To which the oil chiefs said, “Hey, it’s not our fault, blame the Arabs oh, and those environmentalists, blame them too and the Chinese.”

Well, actually, they put it more diplomatically than that.

Robert Malone, who is both chairman and president of BP America Inc., said, “Today’s high prices are linked to the failure both here and abroad to increase supplies, renewables and conservation.”

John Hofmeister, president of Shell. put it this way: “The market is squeezed by exporting nations managing demand for their own interest [that’s the blame the Arabs bit] and other nations subsidizing prices to encourage economic growth [and that’s the Chinese].

Meanwhile, others said that if only they had been allowed to drill in Alaska and the Rocky Mountains, then there would be plenty of supply.

It seems that everyone is looking for someone to blame.

There is now a growing feeling that consumers of oil need to get together and negotiate in one block with OPEC.And judging by comments we reported on yesterday, that includes the Chinese.

In truth, though, we are seeing the grindings of an ancient wheel. Take as an example of this wheel the Arctic hares and lynxes.

In his book, Why Most Things Fail, Paul Ormerod told the story of how statisticians in Hudson Bay had observed a regular cycle in the population of these two species.Further study revealed that when the population of hares in the region was high, the lynx thrived and its populace increased in size rapidly, until the predators were consuming hares faster than their long-eared prey was able to reproduce.  As a result a shortage of hares followed, and a greater effort was required by each lynx to catch its dinner.  In time, mass starvation of the lynx occurred, and its population fell rapidly, the hares then found little impediment to their own struggle for survival, until eventuality the cycle repeated itself.

The mistake these two creatures were making was that they were not seeing the big picture.Each boom caused the next slowdown because they failed to take into account that the actions of individual hares and lynxes were being duplicated across the entire population.

Throughout the 1990s, oil was cheap very cheap.As a result, investment into oil exploration was low.But, more seriously than that, investment into finding alternatives was low too.The US buried its head in the sand over global warming  development of solar, wind, wave and tide power was held back.

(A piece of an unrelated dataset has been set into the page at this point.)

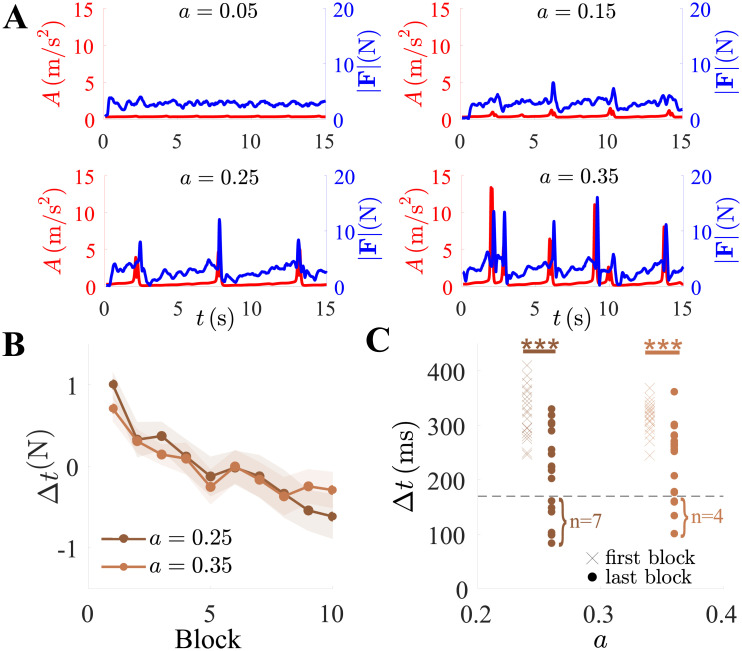
Anticipation of the transient target occurred with practice.(A) The chaotic target’s acceleration magnitude A (red) and the force magnitude |F| (blue) as a function of time from four sample trials with increasing control parameter a from top-left to bottom-right. (B) Normalized movement delay Δt(N) as a function of the block number. (C) Δt in the first and last blocks as a function of control parameter a for each individual participant. With practice, the participants reduced their movement delay in response to the fold. *** represents p < 0.001.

Forget about fears over climate change, renewables only really hit centre stage when oil rose above $50 or so.

The period of cheap oil encouraged the use of those great big gas guzzlers we see on the roads  the SUVs.

This is changing. A couple of years ago, if you drove around in a 4-by-4 it  said this about you: that you were rich and successful. But now attitudes seem to be changing, and the perception of 4-by-4 is changing.  The likes of Jeremy Clarkson with their enthusiasm for burning rubber and noisy engines, seem a little pass.

In the US this change of attitude has manifested itself in the success of Toyota and the decline of GM, Ford and Chrysler.

When economists look at historical trends they often seem to forget how new things are.  Sure we can trace the price of oil back over 100 years now, but actually the world has changed so much over that period, that it seems unlikely there are many lessons to be drawn today on how oil behaved in the past.

The current pressures that are pushing up the price of oil are different to those that were in place in the 1970s.

But human nature and the laws of economics do not change.  Oil at $130 a barrel is simply unaffordable.Countries which subsidise their oil will soon find this is just too expensive.

The only way oil will remain at current levels will be if the global supply of money expands and inflation soars globally.

And the jury is still out on whether that is a real fear.